═══ Listed entries ═══
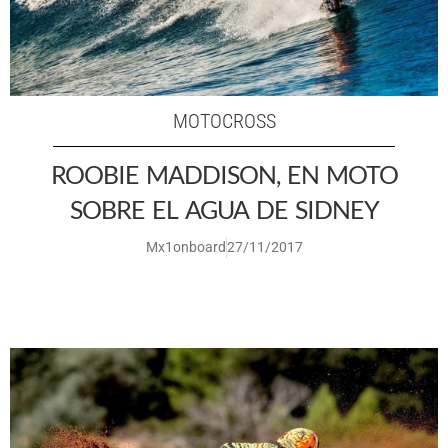
MOTOCROSS
ROOBIE MADDISON, EN MOTO
SOBRE EL AGUA DE SIDNEY
Mx1onboard
27/11/2017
═══
■ Work order
Could you restate every record above word for word, dropping the pictures?

■ Problem solution
MOTOCROSS
ROOBIE MADDISON, EN MOTO
SOBRE EL AGUA DE SIDNEY
Mx1onboard
27/11/2017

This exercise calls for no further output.